Henry Swinburne, Travels in the Two Sicilies, 1790:
From the plain I returned to Agrigentum by the same road, and pursuing the track of the walls towards the west, arrived a spot which is covered with the gigantic remains of the temple of Jupiter the Olympian, minutely described by Diodorus Siculus. It may literally be said that it has not one stone left upon another, and it is barely possible, with the help of much conjecture, to discover the traces of its plan and dimensions. (Picture here.)
The Critical Review, 1792. (Review of Letters from America, by W. Eddis):
Summer may, literally, be said to be seated on the lap of winter, and the immediate transition from cold to heat is, evidently, extremely prejudicial to the growth and improvement of wool; so that in quality it is greatly inferior; nor is the quantity produced proportionable to what is yielded in the milder regions of the parent state.

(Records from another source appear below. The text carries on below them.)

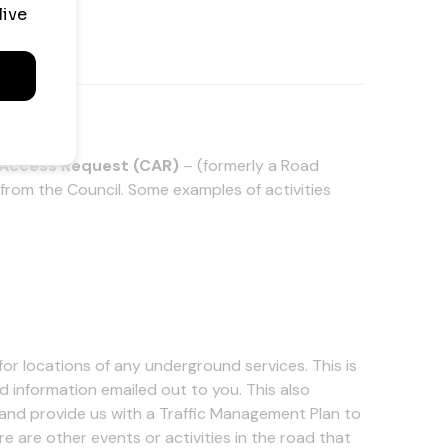
 Access Request (CAR)
– (formerly a Road
from the Council. Some examples of activities
for locations of any underground services. This is
 information emailed out to you. This also
and provide us with a Traffic Management Plan to
re are other events or activities in the road that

The Gentleman's Magazine, 1796 (reprinted from The Statistical Account of Scotland):
The taste for inclosing and uniting farms, which seems to be on the increase throughout Scotland, will, perhaps, eventually be unfavourable to the population, and most undoubtedly to the personal character and morals of its inhabitants, whom it forces from the active healthy employments of a country life to take refuge in manufacturing towns and populous cities, which may literally be said to be the graves of the human species.
Sir James Edward Smith, English Botany, 1798:
It may literally be said that Roses spring up under our steps as we approach the close of our undertaking, for we have of late added more than could have been imagined to the species of that favourite but difficult tribe.
And so forth.
Update — more of the same available from a search for "may literally say", "might literally be said", etc., e.g.
William Cockin, The Art of Delivering Written Language; or, An Essay on Reading, 1775:
Did not the language of books differ on the whole very much from the ordinary colloquial one, the art of reading would be of much easier attainment than we find it to be. For in that case, a scholar would in learning to read find already at his tongue's end, as I may literally say, a fashionable modulation associated with the proper tones of expression for every passage before him; which with a little practice, he would be able to apply with due masterliness and propriety. But since the former of these languages consists of more complicated periods and less familiar phraseology than the latter, and for which common speech cannot have furnished him with proper accessories of delivery, the attainment of them must require a good deal of time; and this not only on acount of the practice it will require, but also on account of the comparative seldomness, that we hear the langauge of books properly delivered.